┌──

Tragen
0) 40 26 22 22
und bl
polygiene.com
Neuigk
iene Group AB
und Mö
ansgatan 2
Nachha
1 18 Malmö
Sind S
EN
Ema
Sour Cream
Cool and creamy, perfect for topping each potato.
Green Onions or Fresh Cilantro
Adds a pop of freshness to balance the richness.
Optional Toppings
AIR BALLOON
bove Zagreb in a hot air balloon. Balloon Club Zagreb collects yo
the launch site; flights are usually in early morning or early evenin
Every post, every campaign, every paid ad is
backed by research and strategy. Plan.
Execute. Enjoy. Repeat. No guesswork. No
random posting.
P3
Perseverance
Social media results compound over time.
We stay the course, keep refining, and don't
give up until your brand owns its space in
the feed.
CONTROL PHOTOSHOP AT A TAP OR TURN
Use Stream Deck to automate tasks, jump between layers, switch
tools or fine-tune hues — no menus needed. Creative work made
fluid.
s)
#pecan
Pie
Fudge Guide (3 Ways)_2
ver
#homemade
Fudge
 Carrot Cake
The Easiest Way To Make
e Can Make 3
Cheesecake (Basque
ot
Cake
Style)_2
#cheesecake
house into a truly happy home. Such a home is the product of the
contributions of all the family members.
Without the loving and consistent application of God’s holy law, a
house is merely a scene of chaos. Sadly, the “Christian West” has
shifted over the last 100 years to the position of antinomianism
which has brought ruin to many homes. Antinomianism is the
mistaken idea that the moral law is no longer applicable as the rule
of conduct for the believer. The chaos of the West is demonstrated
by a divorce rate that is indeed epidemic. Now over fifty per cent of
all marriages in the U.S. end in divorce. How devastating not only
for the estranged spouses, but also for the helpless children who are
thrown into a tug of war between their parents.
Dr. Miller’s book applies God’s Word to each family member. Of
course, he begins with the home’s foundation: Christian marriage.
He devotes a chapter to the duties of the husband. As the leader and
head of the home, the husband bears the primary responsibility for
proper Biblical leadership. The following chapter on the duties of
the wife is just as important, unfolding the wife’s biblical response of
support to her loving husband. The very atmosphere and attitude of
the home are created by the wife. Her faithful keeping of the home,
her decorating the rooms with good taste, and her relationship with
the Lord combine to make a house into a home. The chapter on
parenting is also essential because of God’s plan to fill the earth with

└──
┌──

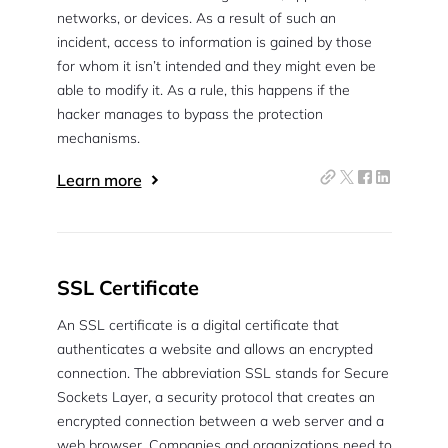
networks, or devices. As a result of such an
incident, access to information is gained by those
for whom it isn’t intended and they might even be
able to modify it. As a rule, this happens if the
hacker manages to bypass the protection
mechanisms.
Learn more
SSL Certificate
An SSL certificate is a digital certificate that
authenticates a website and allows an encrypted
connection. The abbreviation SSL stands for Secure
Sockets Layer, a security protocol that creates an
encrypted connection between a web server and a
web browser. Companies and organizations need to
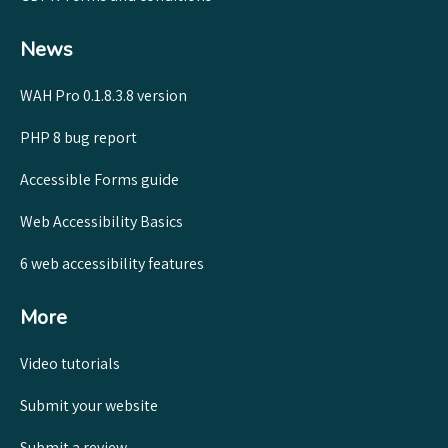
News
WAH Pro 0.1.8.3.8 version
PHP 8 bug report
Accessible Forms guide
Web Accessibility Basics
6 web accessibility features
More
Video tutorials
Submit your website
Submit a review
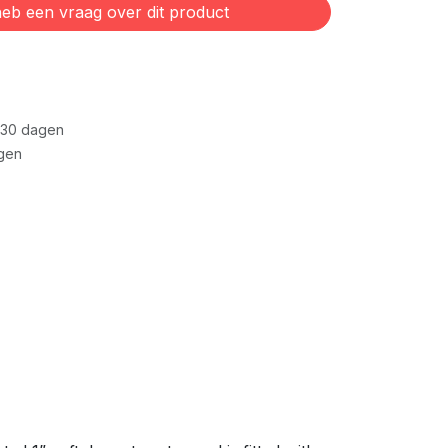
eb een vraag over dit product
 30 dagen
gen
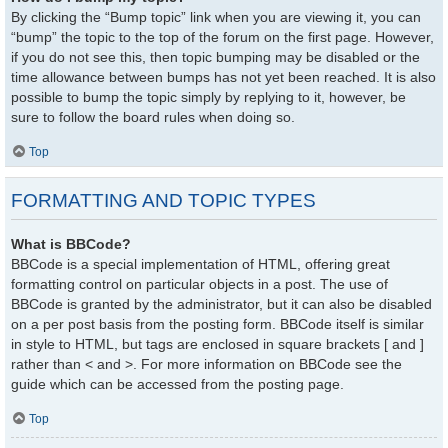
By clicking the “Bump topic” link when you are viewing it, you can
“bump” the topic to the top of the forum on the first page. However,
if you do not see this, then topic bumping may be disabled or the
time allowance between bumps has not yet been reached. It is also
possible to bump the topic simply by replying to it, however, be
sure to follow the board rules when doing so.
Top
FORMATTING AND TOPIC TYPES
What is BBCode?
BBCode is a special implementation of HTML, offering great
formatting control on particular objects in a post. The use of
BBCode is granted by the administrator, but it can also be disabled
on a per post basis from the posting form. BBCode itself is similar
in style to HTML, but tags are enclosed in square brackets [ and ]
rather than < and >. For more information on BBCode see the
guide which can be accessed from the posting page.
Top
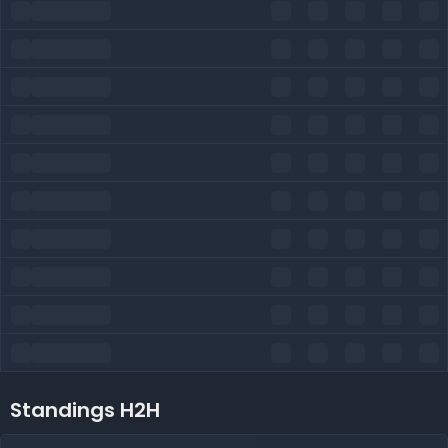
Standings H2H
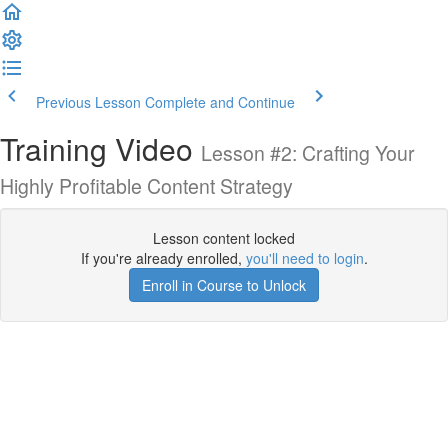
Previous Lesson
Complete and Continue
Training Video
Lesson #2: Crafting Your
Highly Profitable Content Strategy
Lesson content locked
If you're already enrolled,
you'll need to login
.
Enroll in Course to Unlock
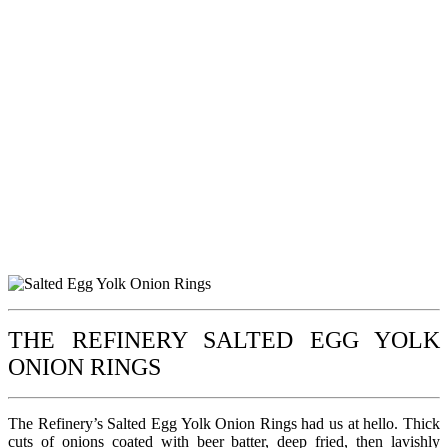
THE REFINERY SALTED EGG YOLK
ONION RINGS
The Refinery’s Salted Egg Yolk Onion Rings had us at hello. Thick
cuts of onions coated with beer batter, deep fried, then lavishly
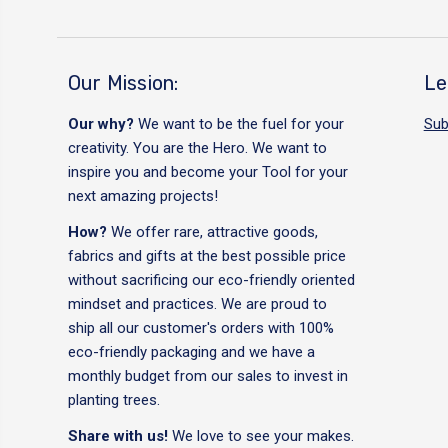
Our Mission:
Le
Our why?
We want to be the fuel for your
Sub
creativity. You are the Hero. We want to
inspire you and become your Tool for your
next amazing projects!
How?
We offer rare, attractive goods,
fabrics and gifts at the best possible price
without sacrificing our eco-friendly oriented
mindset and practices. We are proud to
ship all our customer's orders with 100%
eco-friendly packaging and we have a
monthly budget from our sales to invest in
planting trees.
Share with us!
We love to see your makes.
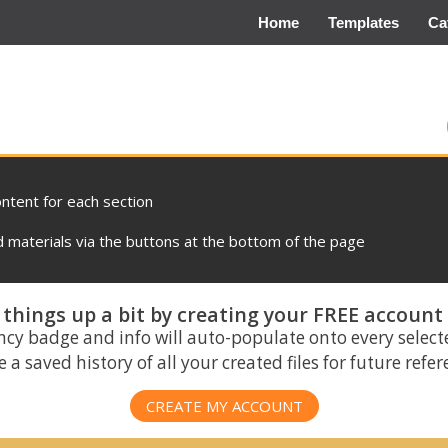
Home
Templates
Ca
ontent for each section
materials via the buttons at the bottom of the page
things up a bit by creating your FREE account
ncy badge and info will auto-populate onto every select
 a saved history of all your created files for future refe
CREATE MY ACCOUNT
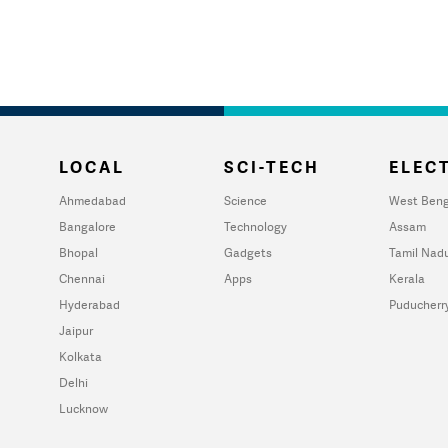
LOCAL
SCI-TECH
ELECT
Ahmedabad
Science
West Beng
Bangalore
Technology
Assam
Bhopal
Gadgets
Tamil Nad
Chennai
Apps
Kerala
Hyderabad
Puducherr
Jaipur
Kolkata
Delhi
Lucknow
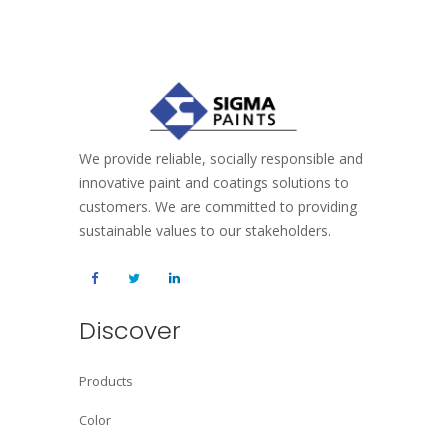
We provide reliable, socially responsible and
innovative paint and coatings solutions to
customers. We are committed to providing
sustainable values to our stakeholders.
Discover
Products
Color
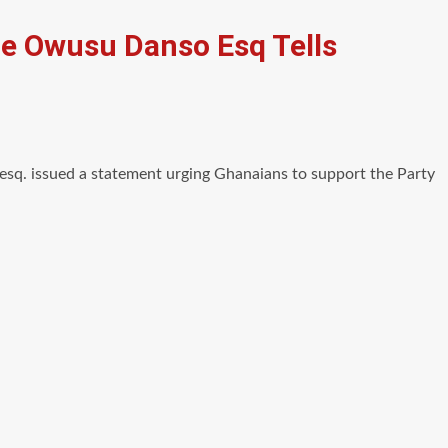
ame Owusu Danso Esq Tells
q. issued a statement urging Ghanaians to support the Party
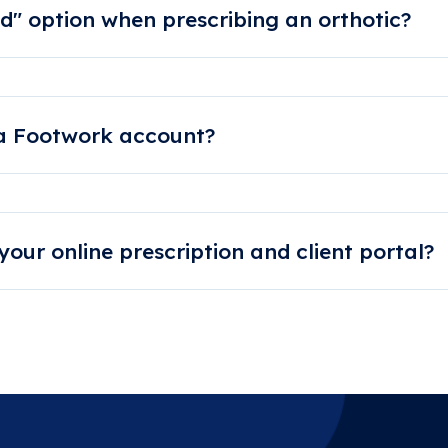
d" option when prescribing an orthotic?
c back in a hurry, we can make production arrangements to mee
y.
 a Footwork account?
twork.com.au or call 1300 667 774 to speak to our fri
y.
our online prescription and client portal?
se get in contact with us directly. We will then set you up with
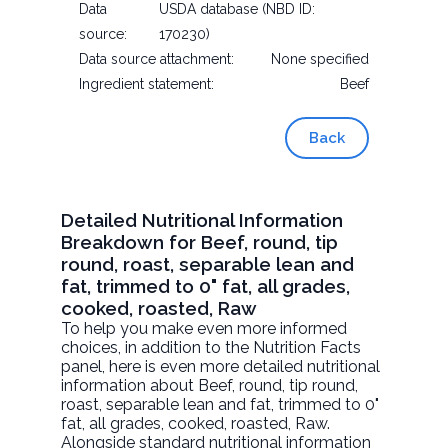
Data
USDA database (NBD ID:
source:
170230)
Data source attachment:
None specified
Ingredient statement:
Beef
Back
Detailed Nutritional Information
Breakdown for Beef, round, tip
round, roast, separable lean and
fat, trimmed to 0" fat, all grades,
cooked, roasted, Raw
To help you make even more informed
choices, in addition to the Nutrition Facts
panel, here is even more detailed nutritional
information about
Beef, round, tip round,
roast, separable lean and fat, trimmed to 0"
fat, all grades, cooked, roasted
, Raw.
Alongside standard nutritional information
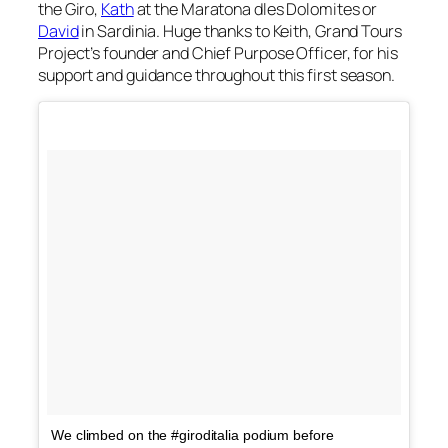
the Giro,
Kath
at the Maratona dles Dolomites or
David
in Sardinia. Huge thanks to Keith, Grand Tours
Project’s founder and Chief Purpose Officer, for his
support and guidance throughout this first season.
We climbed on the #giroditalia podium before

└──

■ **Exercise**: Please, from the entries above, set down exactly the lines from the one containing "He devotes a" through the one containing "support to her", and only those.

■ **Exercise result**:
He devotes a chapter to the duties of the husband. As the leader and
head of the home, the husband bears the primary responsibility for
proper Biblical leadership. The following chapter on the duties of
the wife is just as important, unfolding the wife’s biblical response of
support to her loving husband. The very atmosphere and attitude of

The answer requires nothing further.